[Extracted records]
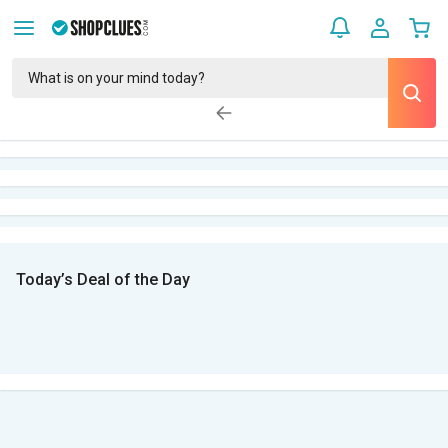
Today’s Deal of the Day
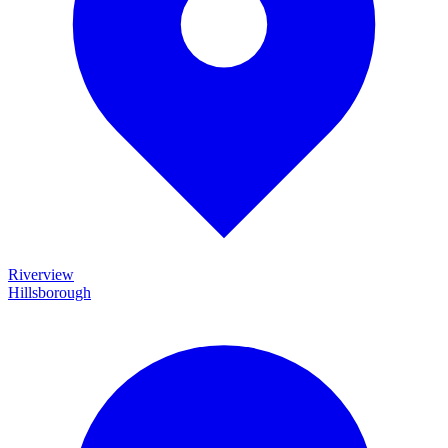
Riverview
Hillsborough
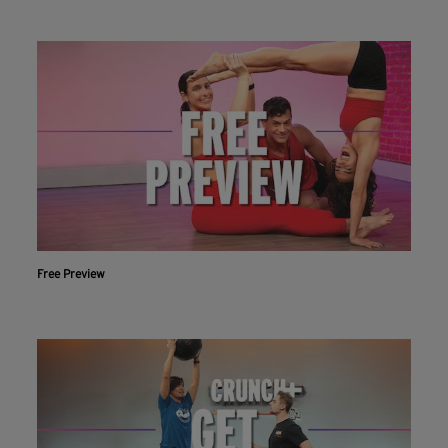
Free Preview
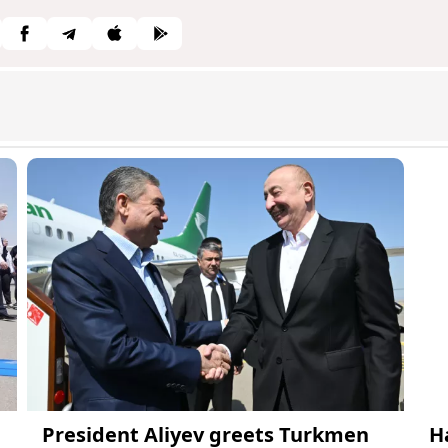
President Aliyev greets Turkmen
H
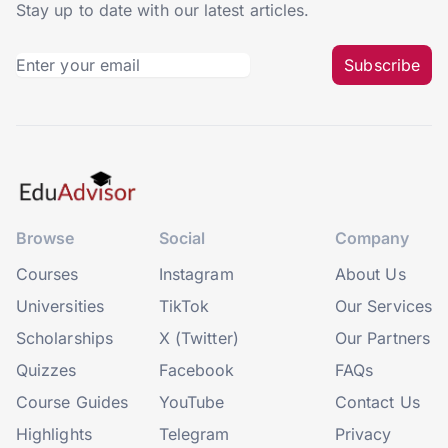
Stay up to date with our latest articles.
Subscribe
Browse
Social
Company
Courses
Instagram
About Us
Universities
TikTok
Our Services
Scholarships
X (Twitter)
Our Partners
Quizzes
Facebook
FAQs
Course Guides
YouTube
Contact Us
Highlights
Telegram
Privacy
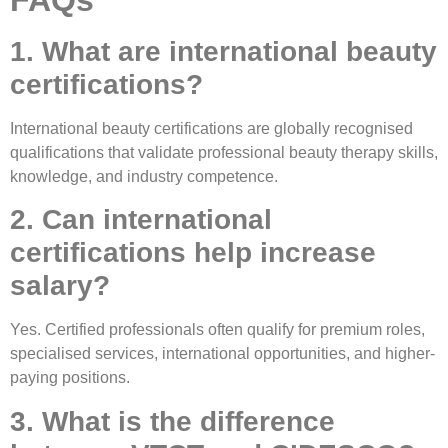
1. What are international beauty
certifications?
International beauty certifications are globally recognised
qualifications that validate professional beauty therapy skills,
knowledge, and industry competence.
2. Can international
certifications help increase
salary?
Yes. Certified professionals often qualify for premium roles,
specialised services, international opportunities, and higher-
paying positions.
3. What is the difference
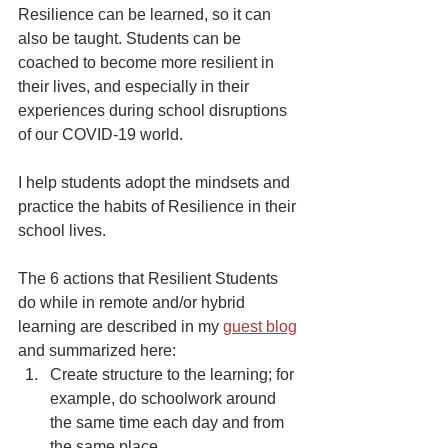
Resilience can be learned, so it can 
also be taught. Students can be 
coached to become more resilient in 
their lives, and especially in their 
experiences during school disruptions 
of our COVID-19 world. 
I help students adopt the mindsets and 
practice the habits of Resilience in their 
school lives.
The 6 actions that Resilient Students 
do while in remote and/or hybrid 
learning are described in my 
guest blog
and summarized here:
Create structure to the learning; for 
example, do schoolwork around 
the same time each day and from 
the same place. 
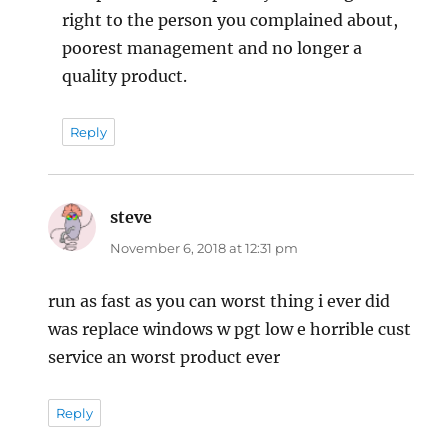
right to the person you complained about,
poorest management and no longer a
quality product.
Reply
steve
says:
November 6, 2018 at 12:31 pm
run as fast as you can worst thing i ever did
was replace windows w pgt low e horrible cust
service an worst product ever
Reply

__ABOUT THIS TASK__
Reproduce the entries exactly, beginning with the line containing "1. What are international beauty" and continuing through the final line of the entries, both included. Omit the pictures from your answer.

__OUTPUT FOR THIS TASK__
1. What are international beauty
certifications?
International beauty certifications are globally recognised
qualifications that validate professional beauty therapy skills,
knowledge, and industry competence.
2. Can international
certifications help increase
salary?
Yes. Certified professionals often qualify for premium roles,
specialised services, international opportunities, and higher-
paying positions.
3. What is the difference
Resilience can be learned, so it can 
also be taught. Students can be 
coached to become more resilient in 
their lives, and especially in their 
experiences during school disruptions 
of our COVID-19 world. 
I help students adopt the mindsets and 
practice the habits of Resilience in their 
school lives.
The 6 actions that Resilient Students 
do while in remote and/or hybrid 
learning are described in my 
guest blog
and summarized here:
Create structure to the learning; for 
example, do schoolwork around 
the same time each day and from 
the same place. 
right to the person you complained about,
poorest management and no longer a
quality product.
Reply
steve
says:
November 6, 2018 at 12:31 pm
run as fast as you can worst thing i ever did
was replace windows w pgt low e horrible cust
service an worst product ever
Reply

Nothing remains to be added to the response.